Work item: Rewrite the items from their start through the line containing "Mua theme website", inclusive, switching "ElasticBand" to "StretchBand" and leaving everything else unchanged.

Supplied records:
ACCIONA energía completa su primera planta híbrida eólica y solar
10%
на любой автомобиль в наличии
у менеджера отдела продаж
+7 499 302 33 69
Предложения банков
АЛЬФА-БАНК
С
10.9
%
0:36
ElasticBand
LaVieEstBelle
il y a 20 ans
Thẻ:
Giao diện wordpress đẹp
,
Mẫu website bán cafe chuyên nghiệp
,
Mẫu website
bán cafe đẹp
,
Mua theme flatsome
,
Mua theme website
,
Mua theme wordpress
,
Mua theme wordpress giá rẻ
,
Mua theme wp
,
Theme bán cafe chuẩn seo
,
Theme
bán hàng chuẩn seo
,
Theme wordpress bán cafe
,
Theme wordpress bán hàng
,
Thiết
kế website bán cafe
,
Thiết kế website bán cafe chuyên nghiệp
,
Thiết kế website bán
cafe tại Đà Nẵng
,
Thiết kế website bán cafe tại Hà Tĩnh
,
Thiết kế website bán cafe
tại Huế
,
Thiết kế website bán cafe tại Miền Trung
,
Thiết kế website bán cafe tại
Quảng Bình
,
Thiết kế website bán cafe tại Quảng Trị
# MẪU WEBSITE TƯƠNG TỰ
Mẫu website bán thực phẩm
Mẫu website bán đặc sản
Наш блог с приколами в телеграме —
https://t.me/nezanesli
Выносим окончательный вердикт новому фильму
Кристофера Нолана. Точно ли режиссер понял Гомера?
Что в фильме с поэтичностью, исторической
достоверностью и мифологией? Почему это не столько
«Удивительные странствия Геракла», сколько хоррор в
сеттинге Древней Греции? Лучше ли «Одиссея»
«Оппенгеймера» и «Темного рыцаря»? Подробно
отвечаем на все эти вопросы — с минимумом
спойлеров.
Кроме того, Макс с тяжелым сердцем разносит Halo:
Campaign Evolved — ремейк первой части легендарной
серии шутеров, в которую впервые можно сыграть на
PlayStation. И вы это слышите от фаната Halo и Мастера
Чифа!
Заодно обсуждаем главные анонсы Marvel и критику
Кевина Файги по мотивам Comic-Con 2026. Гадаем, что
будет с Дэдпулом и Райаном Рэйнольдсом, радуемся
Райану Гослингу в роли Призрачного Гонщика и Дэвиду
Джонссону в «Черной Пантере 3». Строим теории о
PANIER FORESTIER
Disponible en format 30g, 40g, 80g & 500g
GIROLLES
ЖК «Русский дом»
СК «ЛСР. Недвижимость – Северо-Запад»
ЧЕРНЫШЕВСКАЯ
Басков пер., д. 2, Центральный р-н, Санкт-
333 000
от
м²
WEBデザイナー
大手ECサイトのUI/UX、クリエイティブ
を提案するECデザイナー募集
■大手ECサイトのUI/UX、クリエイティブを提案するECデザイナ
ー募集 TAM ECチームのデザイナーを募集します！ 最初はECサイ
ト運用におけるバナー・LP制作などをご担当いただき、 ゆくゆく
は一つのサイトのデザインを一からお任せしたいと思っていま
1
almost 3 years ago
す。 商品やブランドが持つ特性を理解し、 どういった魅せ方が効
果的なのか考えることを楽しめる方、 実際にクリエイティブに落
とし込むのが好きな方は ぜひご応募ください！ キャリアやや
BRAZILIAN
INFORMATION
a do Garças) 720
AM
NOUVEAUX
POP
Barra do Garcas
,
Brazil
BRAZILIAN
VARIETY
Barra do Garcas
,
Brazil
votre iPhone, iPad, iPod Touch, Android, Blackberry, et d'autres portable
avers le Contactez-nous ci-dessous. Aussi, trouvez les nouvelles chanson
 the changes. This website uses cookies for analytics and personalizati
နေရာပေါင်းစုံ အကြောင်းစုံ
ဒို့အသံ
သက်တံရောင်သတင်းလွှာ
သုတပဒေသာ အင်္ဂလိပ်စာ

The answer:
ACCIONA energía completa su primera planta híbrida eólica y solar
10%
на любой автомобиль в наличии
у менеджера отдела продаж
+7 499 302 33 69
Предложения банков
АЛЬФА-БАНК
С
10.9
%
0:36
StretchBand
LaVieEstBelle
il y a 20 ans
Thẻ:
Giao diện wordpress đẹp
,
Mẫu website bán cafe chuyên nghiệp
,
Mẫu website
bán cafe đẹp
,
Mua theme flatsome
,
Mua theme website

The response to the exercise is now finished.